De la quasi-extinction au renouvellement génétique
Au début des années 1900, la chasse incessante pour le commerce des fourrures avait réduit le nombre de koalas victoriens à environ 500 individus. Pour préserver l’espèce, les défenseurs de l’environnement ont déplacé de petits groupes vers les îles voisines. Ces populations insulaires ont prospéré et les koalas ont finalement été réintroduits sur le continent. En 2020, la population de koalas de Victoria avait atteint près d’un demi-million. Cependant, les descendants de ces petits groupes fondateurs manquaient initialement de diversité génétique, ce qui soulevait des inquiétudes quant à la consanguinité.
De tels goulots d’étranglement génétiques peuvent entraîner des malformations et une mauvaise santé. Mais les recherches menées par Collin Ahrens de Cesar Australia révèlent qu’une croissance démographique rapide peut inverser cette tendance. L’équipe a analysé les données génétiques de 418 koalas dans l’est de l’Australie, en suivant l’évolution de la variation génétique à mesure que les populations rebondissaient.
Mélange de gènes : la clé du rétablissement
Les résultats ont montré que même si les koalas de l’époque victorienne présentaient initialement une faible diversité génétique, leur croissance rapide a entraîné un remaniement des gènes. L’augmentation des accouplements a conduit à de nouvelles combinaisons et mutations, dont certaines se sont révélées bénéfiques. Ce mélange a permis à la progéniture d’hériter de traits favorables sans les effets secondaires néfastes souvent observés dans les populations consanguines.
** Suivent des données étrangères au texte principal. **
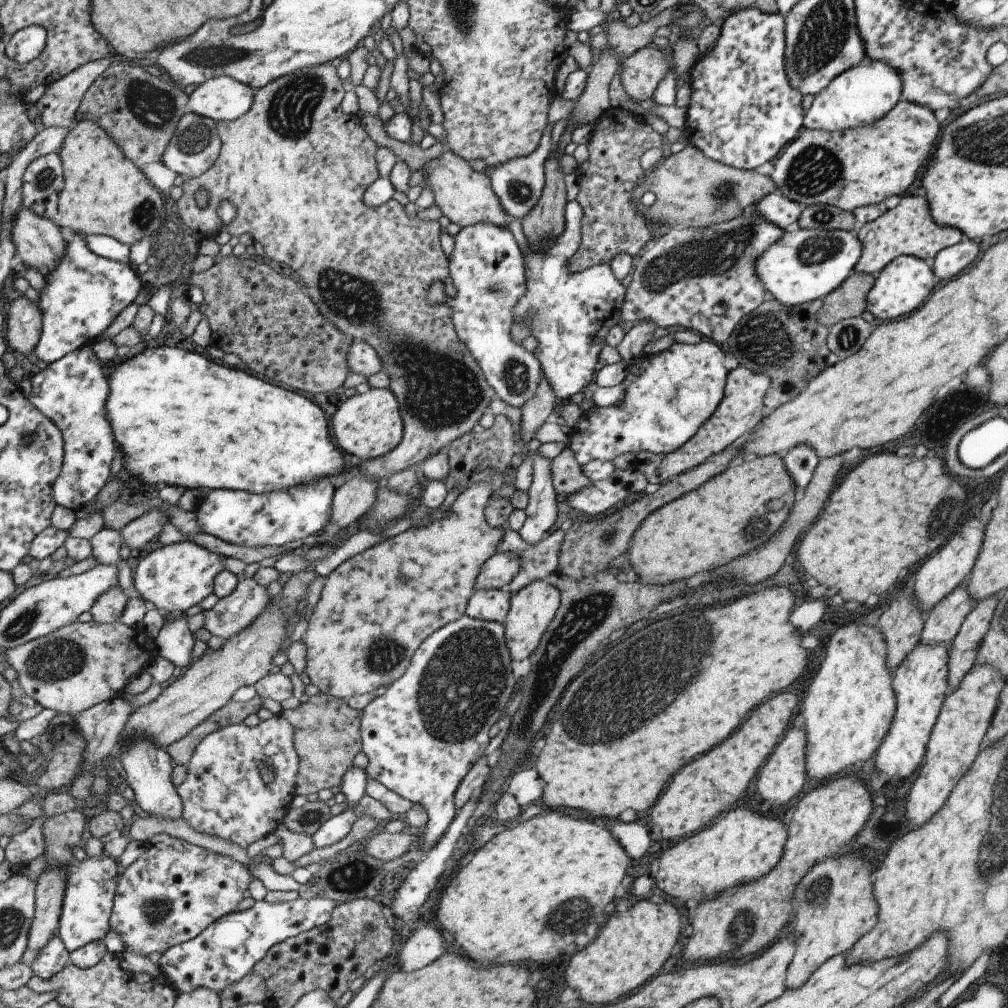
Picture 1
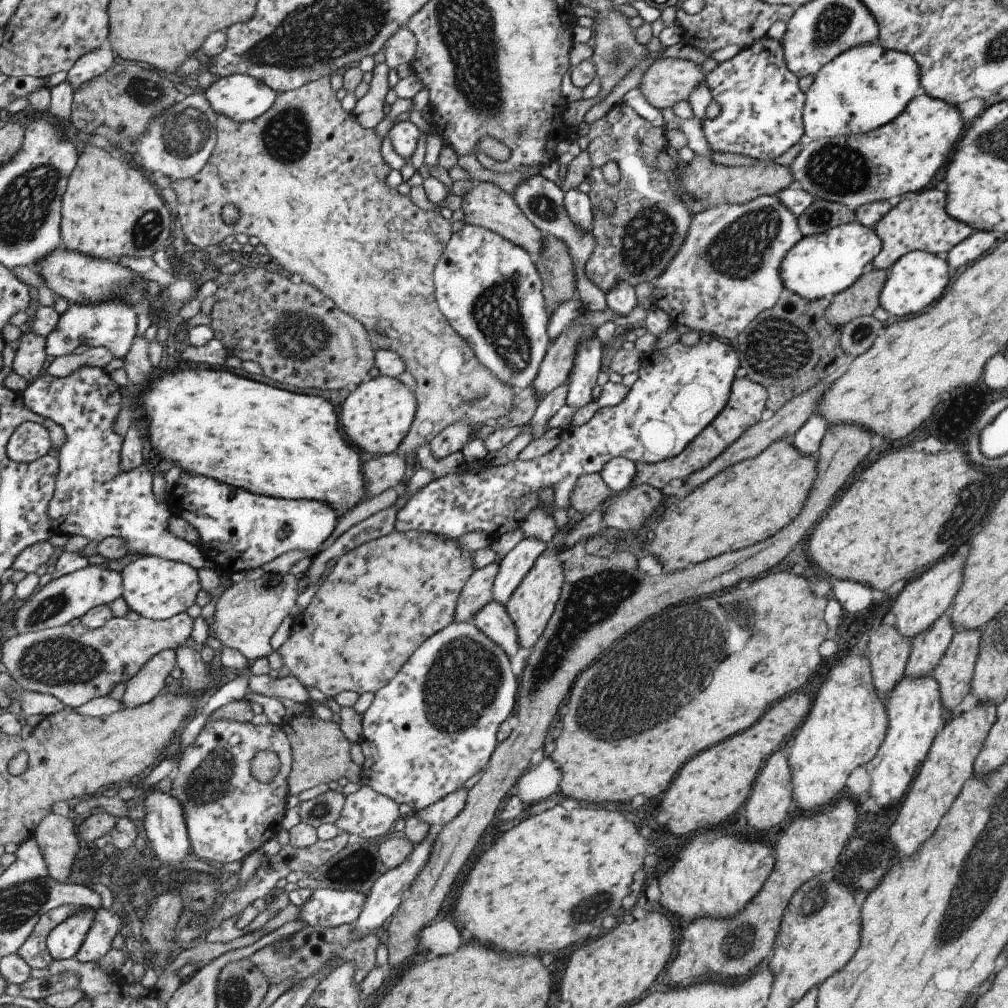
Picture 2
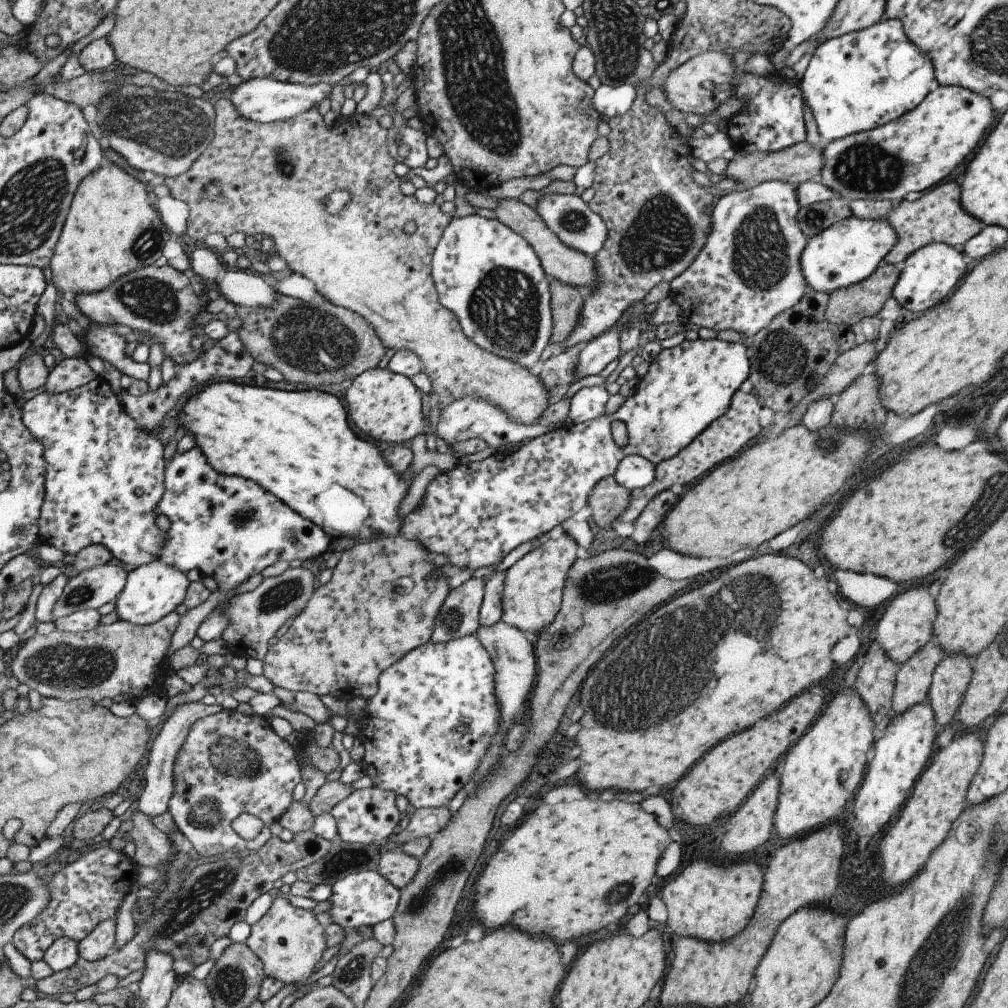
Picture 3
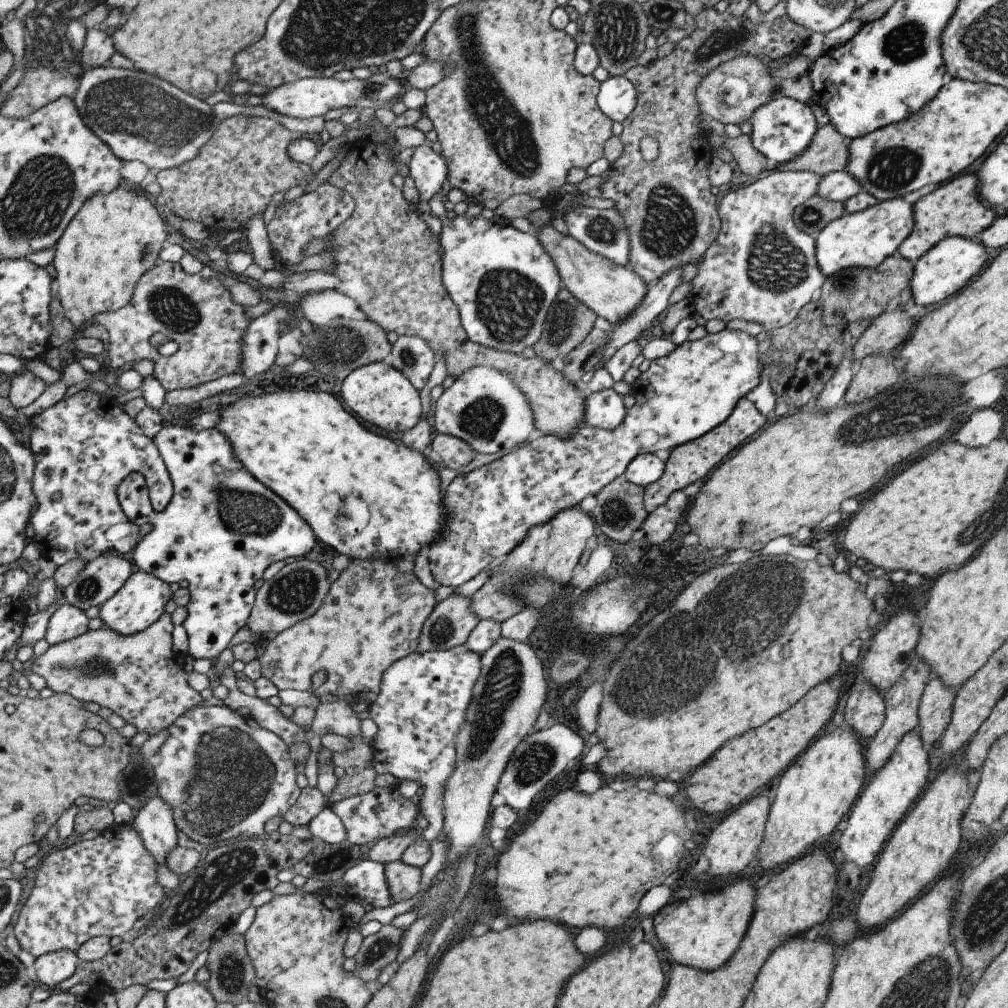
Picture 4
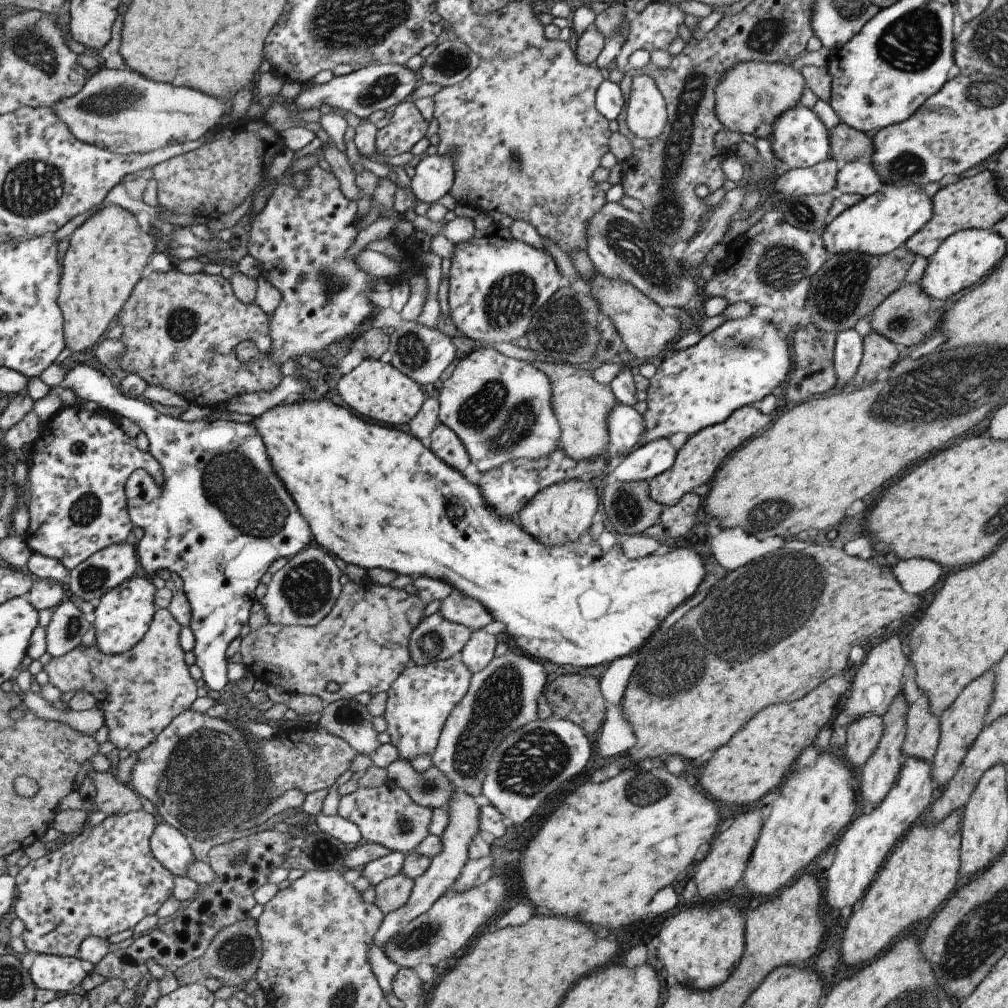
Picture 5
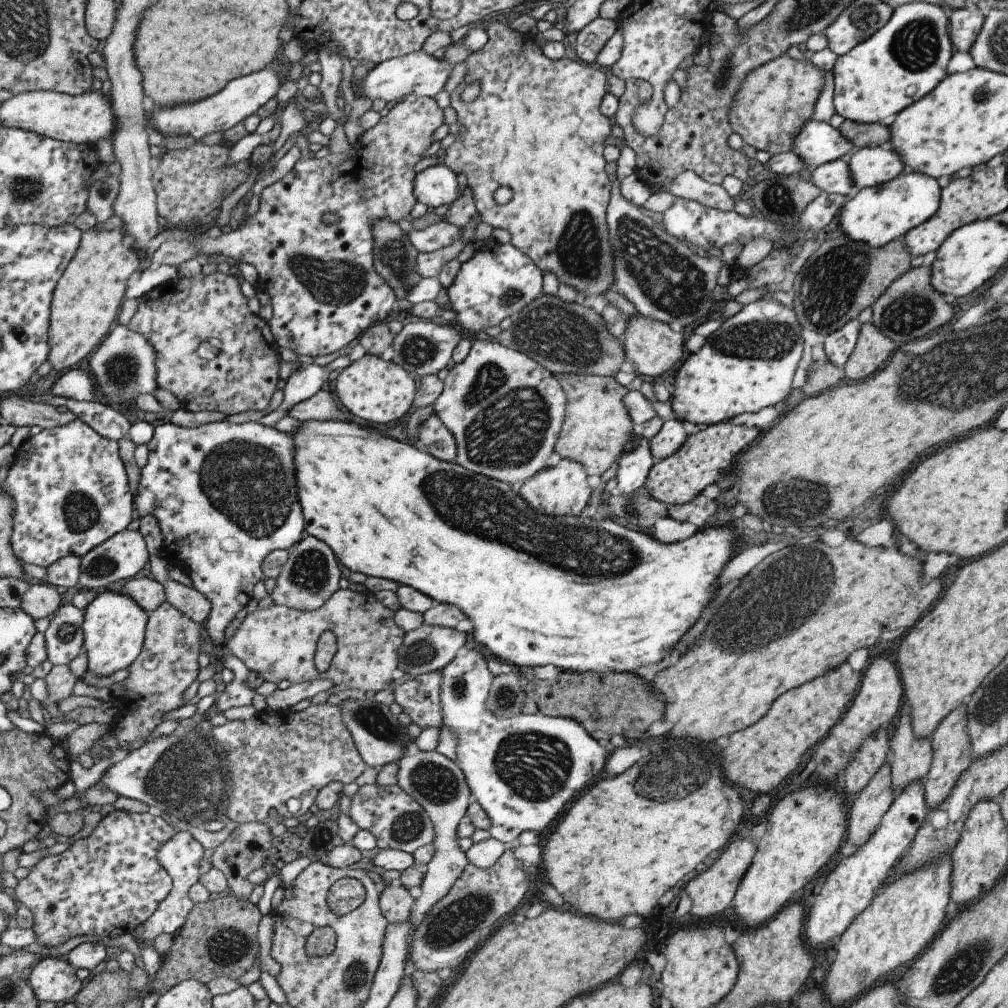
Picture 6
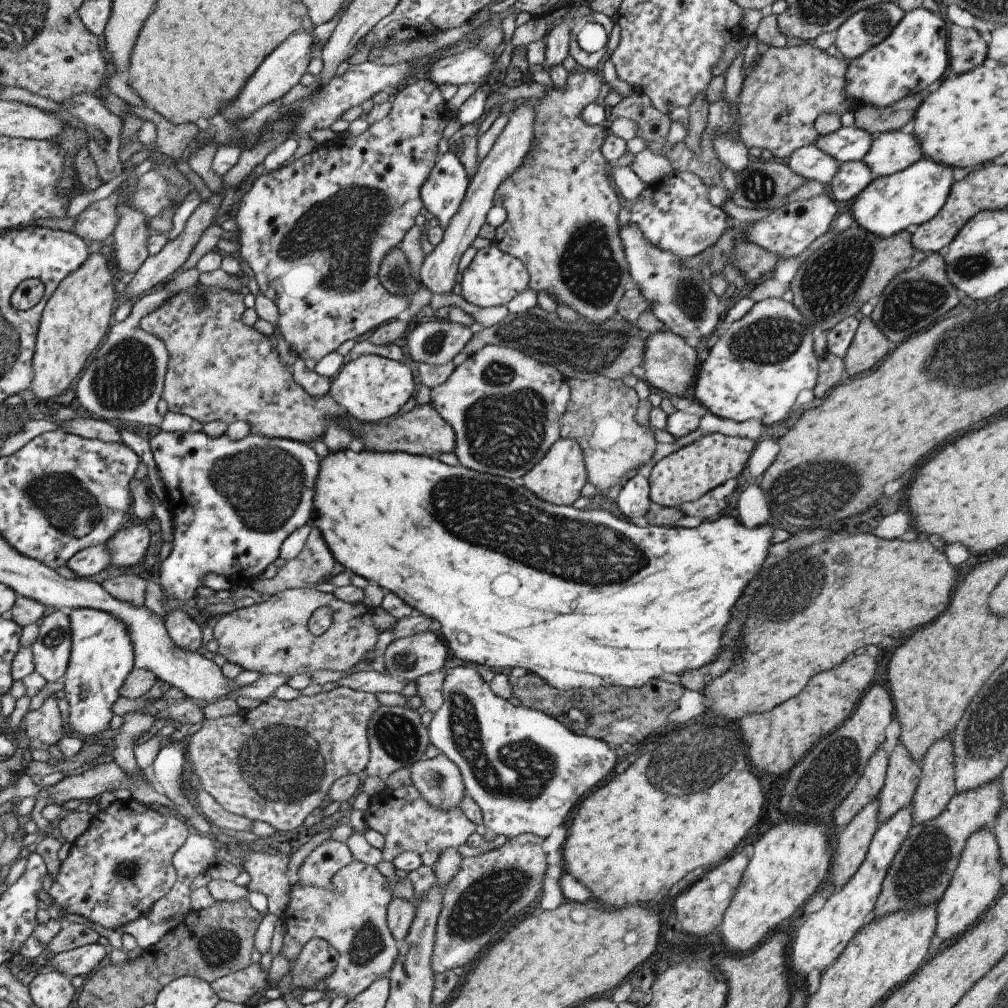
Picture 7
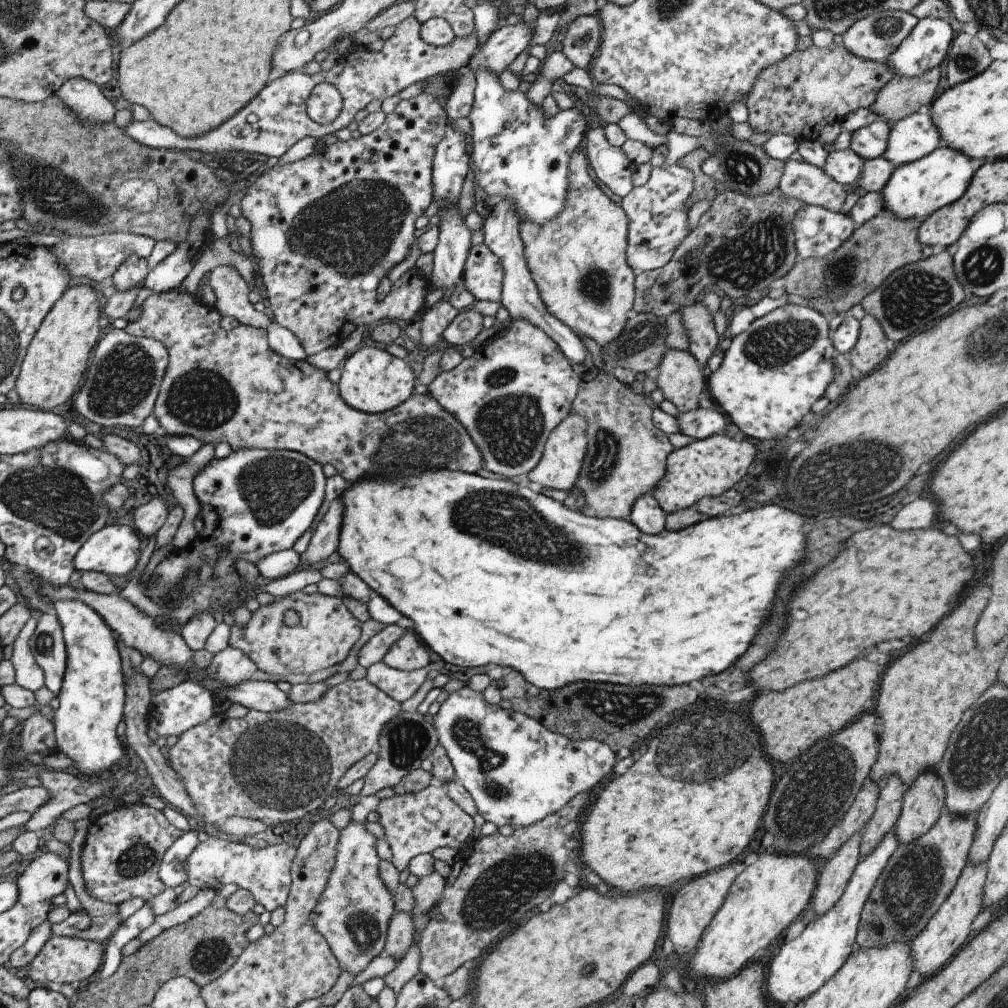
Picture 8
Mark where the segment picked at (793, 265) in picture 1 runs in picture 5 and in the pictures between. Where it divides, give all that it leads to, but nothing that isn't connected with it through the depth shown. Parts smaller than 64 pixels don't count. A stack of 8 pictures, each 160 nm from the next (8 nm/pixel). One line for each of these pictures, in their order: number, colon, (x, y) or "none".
2: (820, 265)
3: (844, 253)
4: (861, 240)
5: (878, 223)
Les chercheurs ont déjà observé une réduction des malformations des dents et des testicules chez les koalas de l’époque victorienne, ce qui suggère que l’évolution de la constitution génétique améliore leur santé.
«Toute cette information génétique est mélangée dans de nombreuses nouvelles combinaisons différentes», explique Ahrens.
Leçons pour la conservation
L’expérience victorienne du koala reflète les modèles observés chez les espèces envahissantes. Lorsqu’un petit nombre d’individus constitue une nouvelle population, une croissance rapide peut rapidement restaurer la variation génétique par mutation et croisement. Le grillon de Roesel en Suède offre un exemple similaire, retrouvant la diversité génétique perdue en seulement 15 générations.
Le généticien évolutionniste Cock van Oosterhout de l’Université d’East Anglia confirme que les résultats correspondent aux prédictions théoriques. Les preuves empiriques sur les espèces sauvages sont rares, ce qui rend cette observation particulièrement encourageante.
Regarder vers l’avenir
L’étude suggère qu’une croissance démographique rapide peut servir de « premiers secours » pour les espèces confrontées à des goulots d’étranglement génétiques. Cependant, van Oosterhout note également que certaines espèces, comme les grues blanches et les moucherolles paradisiaques des Seychelles, continuent de souffrir de problèmes génétiques malgré les efforts de rétablissement. Des interventions plus ciblées, telles que la modification génétique, peuvent être nécessaires pour un rétablissement complet dans certains cas.
Cette recherche offre un message d’espoir : commencer avec une faible diversité ne condamne pas nécessairement une espèce. Assurer une croissance démographique soutenue peut atténuer le risque de consanguinité et restaurer la variation génétique, modifiant potentiellement la façon dont la génétique de conservation sera pratiquée à l’avenir.